As of the 2020 census, the racial makeup of the county was 91.6% White, 3.0% Black or African American, 0.2% American Indian and Alaska Native, 1.0% Asian, <0.1% Native Hawaiian and Pacific Islander, 0.6% from some other race, and 3.6% from two or more races. Hispanic or Latino residents of any race comprised 1.8% of the population.

Indiana County, Pennsylvania – Racial and ethnic composition Note: the US Census treats Hispanic/Latino as an ethnic category. This table excludes Latinos from the racial categories and assigns them to a separate category. Hispanics/Latinos may be of any race.

Supplied entries -
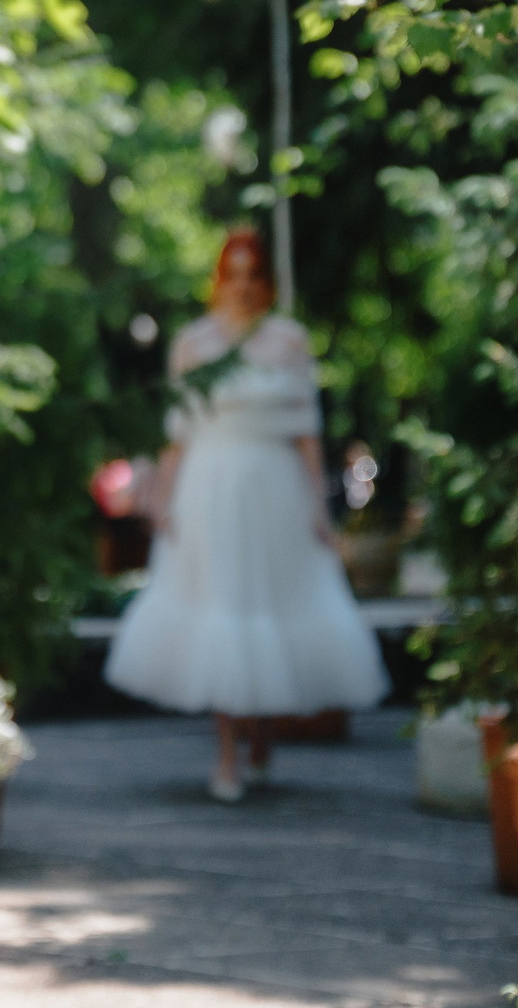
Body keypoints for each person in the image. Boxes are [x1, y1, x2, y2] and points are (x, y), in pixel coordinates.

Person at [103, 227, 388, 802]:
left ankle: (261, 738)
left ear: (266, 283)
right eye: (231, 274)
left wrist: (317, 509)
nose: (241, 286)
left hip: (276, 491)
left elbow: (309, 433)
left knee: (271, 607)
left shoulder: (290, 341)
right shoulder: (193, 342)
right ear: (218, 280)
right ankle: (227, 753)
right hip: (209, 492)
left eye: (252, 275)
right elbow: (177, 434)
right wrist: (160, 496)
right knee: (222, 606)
---
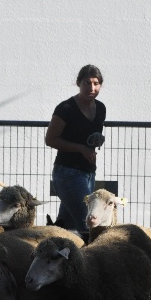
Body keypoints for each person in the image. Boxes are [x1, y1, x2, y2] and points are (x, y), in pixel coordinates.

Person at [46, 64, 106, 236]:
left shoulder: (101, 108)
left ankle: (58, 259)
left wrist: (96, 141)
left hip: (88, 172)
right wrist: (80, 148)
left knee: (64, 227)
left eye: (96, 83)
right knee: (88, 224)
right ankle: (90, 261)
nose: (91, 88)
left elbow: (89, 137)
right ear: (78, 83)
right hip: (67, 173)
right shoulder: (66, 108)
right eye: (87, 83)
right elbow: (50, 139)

Your tasks -
1. Which racial categories does the census passage on Indiana County give percentages for in its first sentence?
2. Print the part of the Indiana County census passage that begins at the words "Indiana County, Pennsylvania" and stops after "of any race.".
3. Could you proceed with the passage on Indiana County's racial and ethnic makeup from where it stops?
The listing has nothing to do with the census passage about Indiana County.

Answers to the exercises -
1. White; Black or African American; American Indian and Alaska Native; Asian; Native Hawaiian and Pacific Islander; some other race; two or more races

2.
Indiana County, Pennsylvania – Racial and ethnic composition Note: the US Census treats Hispanic/Latino as an ethnic category. This table excludes Latinos from the racial categories and assigns them to a separate category. Hispanics/Latinos may be of any race.

3.
| Race / Ethnicity (NH = Non-Hispanic) | Pop 2000 | Pop 2010 | Pop 2020 | % 2000 | % 2010 | % 2020 |
|---|---|---|---|---|---|---|
| White alone (NH) | 86,493 | 83,864 | 75,718 | 96.52% | 94.35% | 90.95% |
| Black or African American alone (NH) | 1,391 | 2,374 | 2,409 | 1.55% | 2.67% | 2.89% |
| Native American or Alaska Native alone (NH) | 62 | 103 | 116 | 0.06% | 0.11% | 0.13% |
| Asian alone (NH) | 662 | 768 | 816 | 0.73% | 0.86% | 0.98% |
| Pacific Islander alone (NH) | 7 | 9 | 7 | 0.00% | 0.01% | 0.00% |
| Other race alone (NH) | 52 | 51 | 148 | 0.05% | 0.05% | 0.17% |
| Mixed race or Multiracial (NH) | 481 | 764 | 2,556 | 0.53% | 0.85% | 3.07% |
| Hispanic or Latino (any race) | 457 | 947 | 1,476 | 0.51% | 1.06% | 1.77% |
| Total | 89,605 | 88,880 | 83,246 | 100.00% | 100.00% | 100.00% |

As of the 2020 census, 40.2% of residents lived in urban areas, while 59.8% lived in rural areas.

As of the 2020 census, there were 33,286 households in the county, of which 23.9% had children under the age of 18 living in them. Of all households, 47.8% were married-couple households, 20.1% were households with a male householder and no spouse or partner present, and 25.4% were households with a female householder and no spouse or partner present. About 30.3% of all households were made up of individuals and 13.3% had someone living alone who was 65 years of age or older.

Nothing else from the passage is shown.